A la hora de plantar un pensamiento hay que prestar especial atención al tipo de tierra que se utiliza, ya que no sirve cualquiera. Ésta debe ser nueva o no haber plantado nada en ella durante un tiempo, de forma que tenga todos los nutrientes necesarios para que el pensamiento se desarrolle de manera óptima. A partir de los primeros meses habrá que tratarla con abonos y sustratos especialmente desarrollados para plantas de exterior, ya esté en un jardín o adornando un balcón o una terraza.

Cuidados básicos del pensamiento

Una de las características de esta flor es que no necesita una atención constante ni especialmente complicada, ya que es bastante resistente y se adapta muy fácilmente a los diferentes ambientes. En lo que se refiere al riego, hay que procurar que el pensamiento reciba suficiente agua, sobre todo cuando acabe de ser plantada y esté en su etapa de crecimiento. Luego podrá disminuirse, aunque el riego debe realizarse cada 2 días y midiendo la cantidad de agua para evitar que la tierra quede demasiado húmeda o, incluso, se encharque. Es por eso por lo que hay que tratar de plantar el pensamiento en zonas con un buen drenaje que eviten que se marchiten por un exceso de riego.
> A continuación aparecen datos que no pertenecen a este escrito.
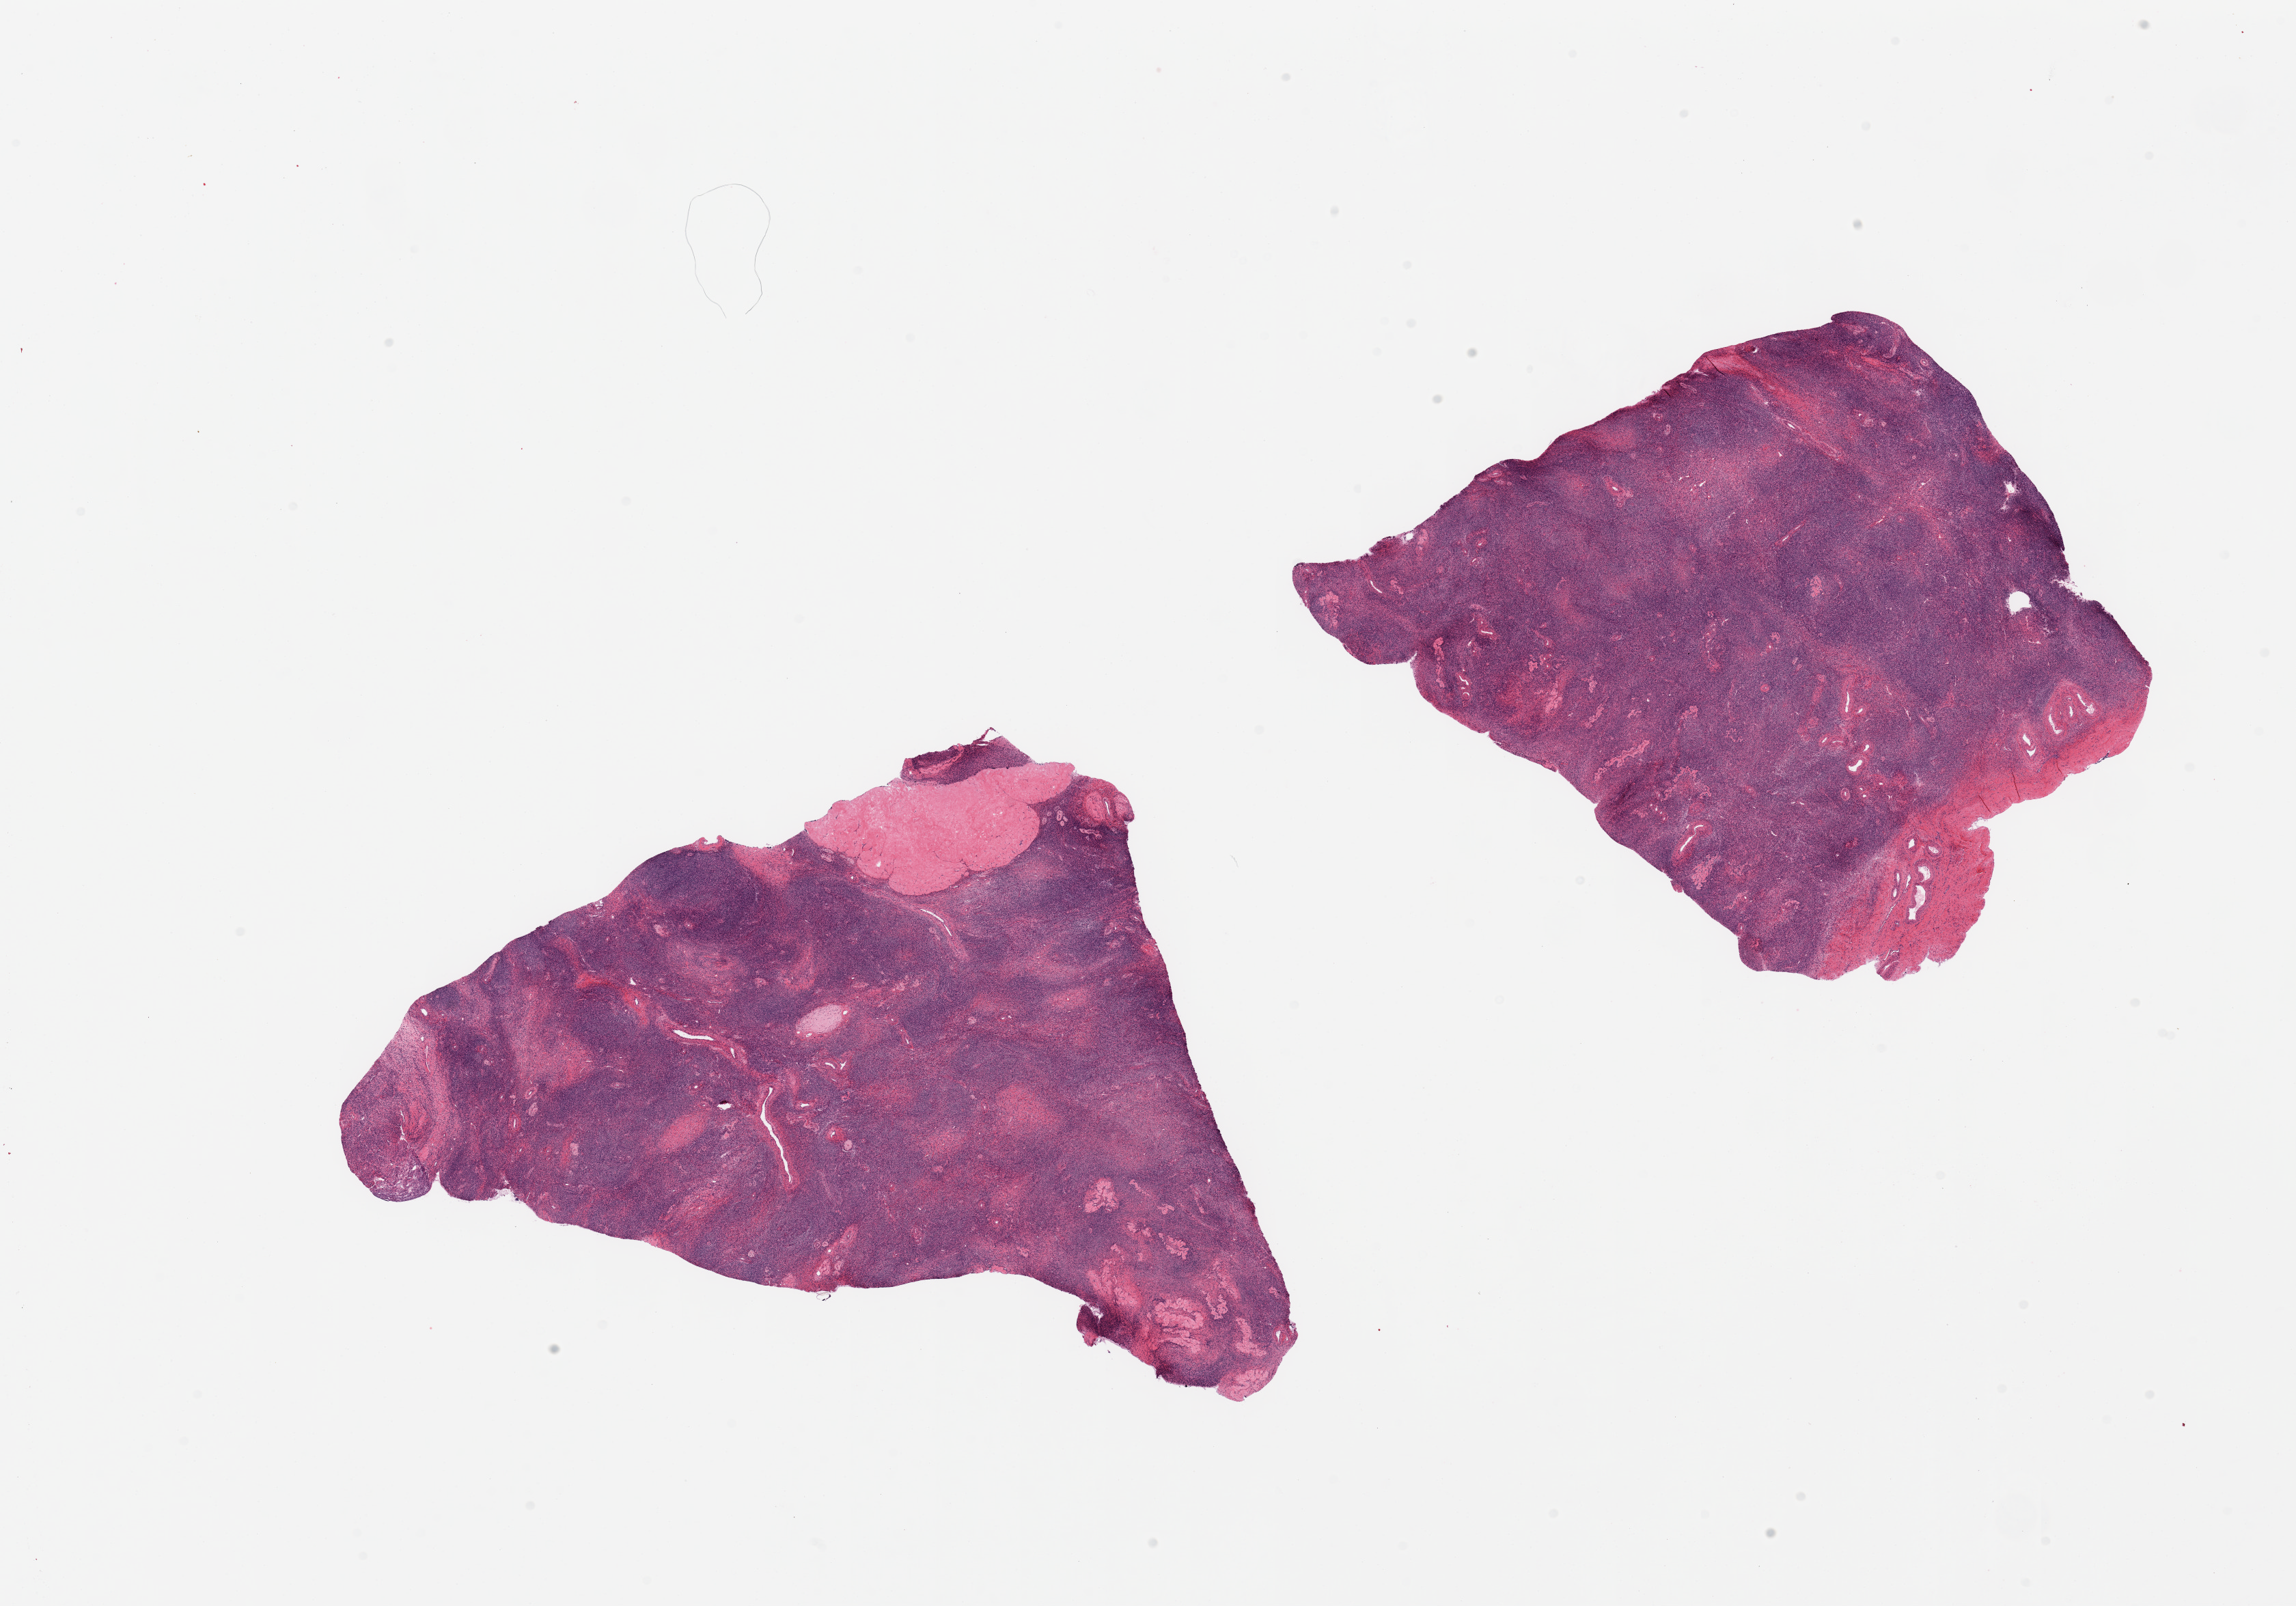
Whole-slide image, hematoxylin and eosin (H&E) stain, a low-resolution overview of the entire scanned area, about 26.6 x 18.6 mm, PAXgene-fixed, paraffin-embedded tissue, section of ovary (target tissue), tissue donor sample. Female donor.
Reviewer comment on this tissue sample: 2 pieces, corpora albicantia/fibrosa.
Para que tus plantas sobrevivan todo el año cuídalas y protégelas de plagasPara que tus plantas sobrevivan todo el año cuídalas y protégelas de plagas

También hay que prestar especial atención al desarrollo de enfermedades y plagas, revisando de forma rutinaria las hojas y las flores del pensamiento, así como sus raíces. Los pulgones y la araña roja suelen ser los principales enemigos de esta especie y por ello se aconseja tratarla desde el principio con insecticidas y productos adecuados. Por último, el pensamiento también hay que podarlo durante cierta etapa de su ciclo. El momento ideal para hacerlo es durante el verano, en el momento en el cual tiene un aspecto más marchito, cortando sus ramas en la zona más próxima al tallo. De esta forma podrás sanearlo y que durante el otoño vuelva a crecer con bonitas flores.